É comum com a idade a fixação no passado, a rememorar paraísos percorridos ou terrenos pantanosos vencidos. Tudo faz parte. Recorrendo insistentemente a esse tempo ascendente, Gilberto tem o descortino como permanente meta. Bonito vê-lo discorrer encantado, como um jovem em plena fase efusiva, sobre as terras novas ou reconquistadas nas últimas décadas, revisitação sob novo olhar. U.S.A., Bélgica, Holanda, Alemanha e, preferencialmente, a Rússia. Diria, São Petersburgo. Ter lá estado, assistir a apresentação de suas obras e conhecer o solo que viu passar os monstros sagrados da música russa sintetizam o autêntico maravilhamento. Aliás, ao ler-se Viver sua Música, tem-se a impressão de que se não fosse Santos sua cidade, escolheria a cidade do Museu Hermitage, do Teatro Mariinsky e dos passos, que ecoam ainda, dos grandes mestres do Conservatório: “andei pelos corredores e escadarias por onde também andaram Rimsky Kórsakov, Glazunof, Anton Rubinstein, Tchaikovsky, e ainda Prokofief, Shostakovich, Galina Ustvolskaya e… Igor Stravinsky!”, escreve reverencialmente o nosso mais importante e festejado compositor erudito vivo brasileiro. A euforia de Gilberto é total e os locais novos são incorporados aos antigos, a enriquecer sua enciclopédia. Está tudo lá, passado, presente e, logo mais, outros futuros. A memória extraordinária do grande músico, compositor e amante da vida registra o mínimo detalhe e insere as gradações sensoriais e emotivas. O peixe e o vinho em jantar com Eleazar de Carvalho, o peixe roubado pelo urubu em seu terraço, o cinema – essa paixão absoluta -, a Av. Nevskiy em São Petersburgo, nada escapa ao olhar extasiado. Ao final volta à escrita musical e algumas partituras, assim como um catálogo básico, completam a bela obra de Gilberto Mendes.

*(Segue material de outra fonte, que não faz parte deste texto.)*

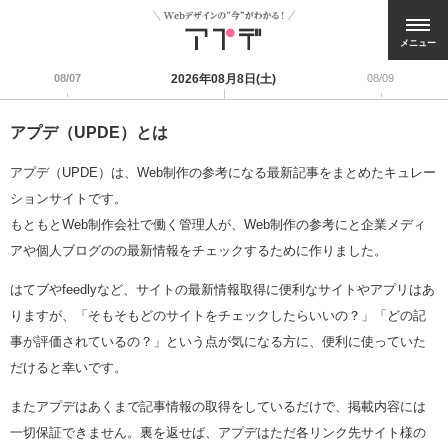
メニュー
08/07
2026年08月8日(土)
08/09
アプデ（UPDE）とは
アプデ（UPDE）は、Web制作の参考になる最新記事をまとめたキュレー
ションサイトです。
もともとWeb制作会社で働く管理人が、Web制作の参考にと企業メディ
アや個人ブログのの最新情報をチェックするために作りました。
はてブやfeedlyなど、サイトの最新情報取得に便利なサイトやアプリはあ
りますが、「そもそもどのサイトをチェックしたらいいの？」「どの記
事が評価されているの？」という点が気になる方に、便利に使っていた
だけると幸いです。
またアプデはあくまで記事情報の取得をしているだけで、掲載内容には
一切保証できません。裏を返せば、アプデはただ各リンク先サイト様の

Livro para ser apreciado a conta-gotas. Através dele, pode-se perceber como a dedicação à música ultrapassa qualquer barreira, desde que vocação à flor da pele exista. Torna-se, nessa condição, imanente no caráter do homem. E mesmo a ideologia, tão presente em Gilberto Mendes, tem o cunho de profundo humanismo. Ideologia de esquerda, autêntica, mas embalada aos sons dos trópicos, do Havaí inclusive. Há exceções em sua obra musical, onde a tragédia é denunciada. Contudo, é o todo que se manifesta homogêneo. A contracapa reproduz a pintura carinhosa de sua esposa Eliane, que consegue extrair essa serenidade do compositor – aparente talvez -, e também o testemunho de Gilberto: “É o que eu chamo de som da felicidade. O prazer da felicidade que a beleza musical pode nos proporcionar, como no caso de As Bodas de Fígaro, de Mozart. ‘Ah tutti contenti’! Viver a emoção provocada por essa beleza, que encerra a dor do mundo – a beleza intensa dói! – e também a alegria, que é o amor, significa viver a música, em toda a sua estranheza e ambiguidade. Isso é o que é a música para mim”.